Sightsavers rated 'one of the seven most effective charities in the world'

Three other UK charities are among the top charities as rated by the charity assessing organisation GiveWell

Sightsavers deworming programme in Nigeria
Sightsavers deworming programme in Nigeria

The development charity Sightsavers has been rated as one of the seven most effective charities in the world by the US-based charity evaluator GiveWell.

Three other UK-based charities – the Against Malaria Foundation, the Schistosomiasis Control Initiative and the Malaria Consortium – are also among GiveWell’s top charities for 2017.
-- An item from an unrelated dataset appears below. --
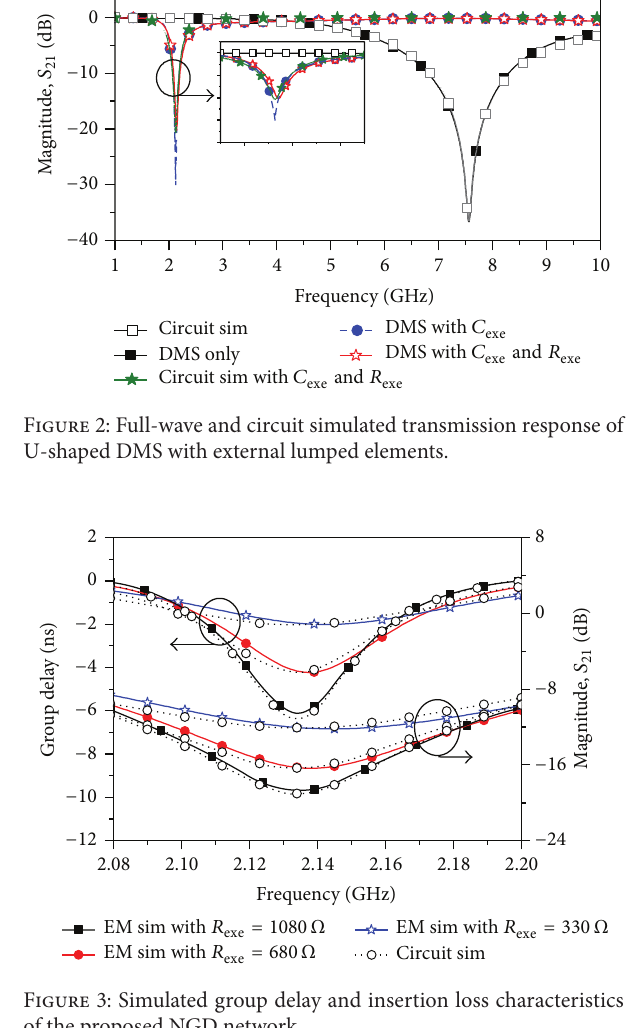
Figure 3: Simulated group delay and insertion loss characteristics of the proposed NGD network.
GiveWell carries out research into charities it considers promising on an ongoing basis and chooses a handful of organisations every year to which it urges people to donate, claiming them to be the most effective in the world.
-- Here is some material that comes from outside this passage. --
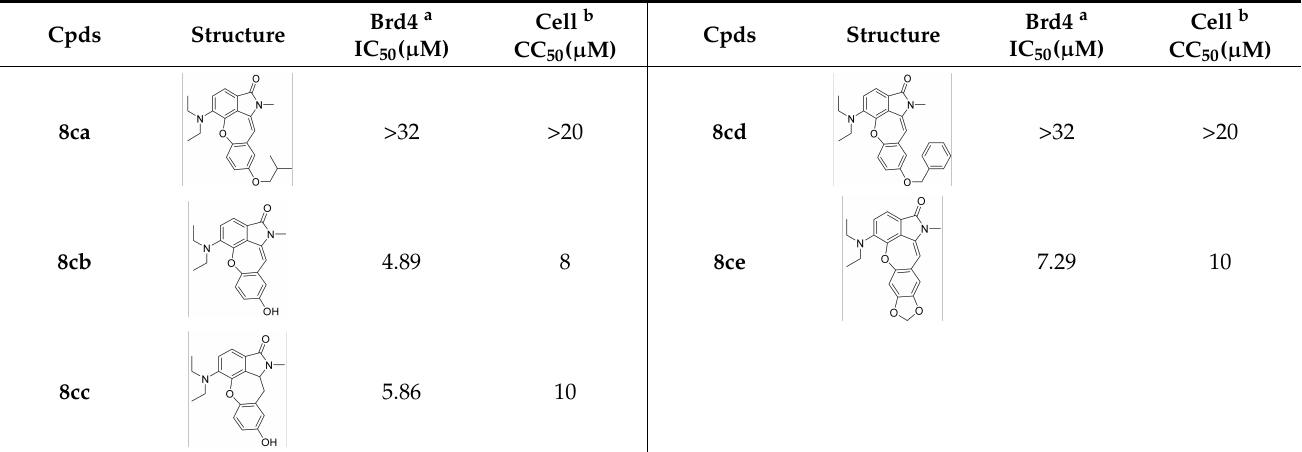
Table 3. Inhibition effects of compounds fixed with diethylamine at R 1 position.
Sightsavers was selected by GiveWell because of its work on treating children for parasitic infections, also called deworming, which the evaluator said had a "strong track record and excellent cost-effectiveness".
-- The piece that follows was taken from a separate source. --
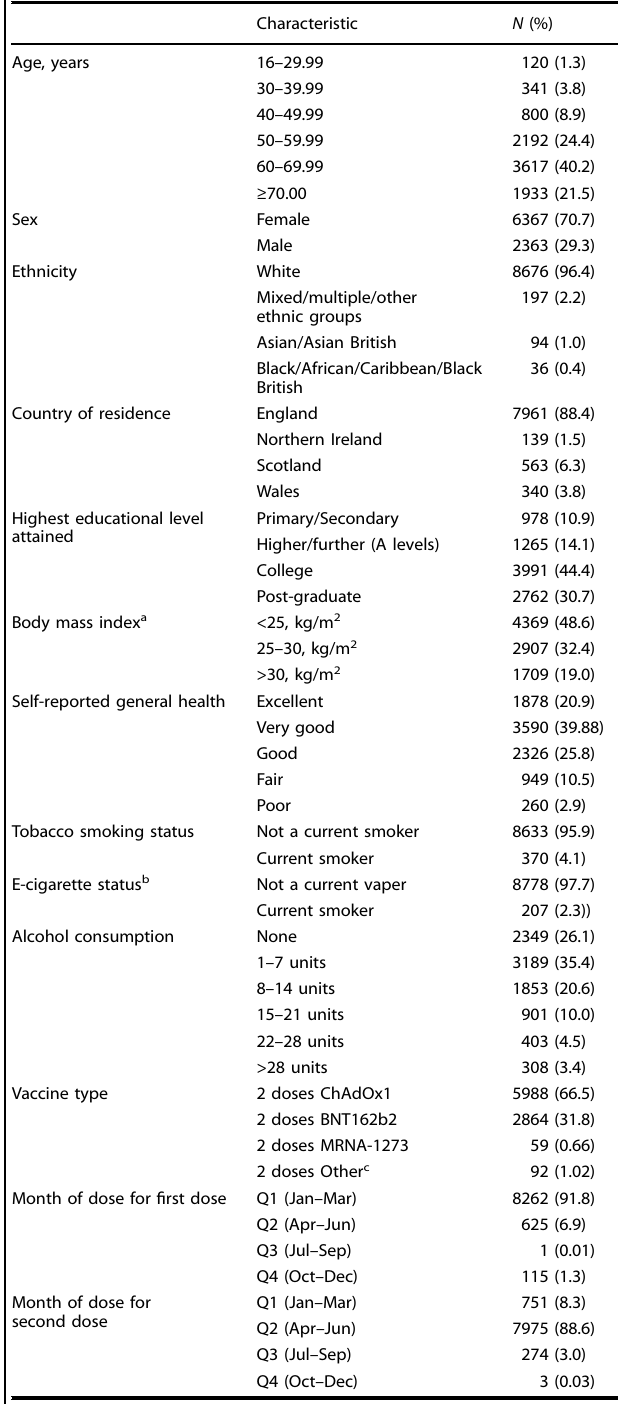
a Body mass index missing for 18 participants. b Vape status missing for 18 participants.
GiveWell also praised Sightsavers’ process for assessing whether the mass drug administration programmes it supports were successfully reaching their intended recipients and the charity’s "stand-out record of transparency".

A spokeswoman for Sightsavers said that GiveWell had told the charity it would be recommending that Good Ventures, the San Francisco-based foundation that works closely with GiveWell to determine how to spend its money effectively, give it initial support of about $2.9m, or £2.3m.

The spokeswoman said GiveWell’s recommendation had the potential to motivate and attract new donors to Sightsavers.

Caroline Harper, chief executive of the charity, said in a statement: "Our neglected tropical disease programmes, which include deworming and treating several disabling parasitical infections, are incredibly cost-effective.

"We are very excited to have been rated so highly by GiveWell. Working with it will allow us to have even greater impact for affected communities in Africa – both by scaling up existing programmes and expanding our reach with new ones."

Sightsavers and the Malaria Consortium, which works to control the disease, appeared on the list for the first time this year. The Against Malaria Foundation and the Schistosomiasis Control Initiative, which focuses on an infection, also known as bilharzia, caused in the developing world by a parasitic worm, have both been on the list since 2011, with the exception of one year when AMF did not feature.

Rob Mather, founder and chief executive of AMF, told Third Sector earlier this year that being on the list led to more than £35m being donated to the charity over the past five years, including a £16m donation in December from Good Ventures.

When GiveWell temporarily withdrew its endorsement in 2013, the charity's income fell from £5m to £3m, although it was reappointed to the list the following year.

SCI, a non-profit initiative that is housed at Imperial College London, used to receive all its funding from governments and foundations and had no voluntary income before being recognised by GiveWell. It now receives several million a year, which its director Alan Fenwick attributes to the evaluator’s backing.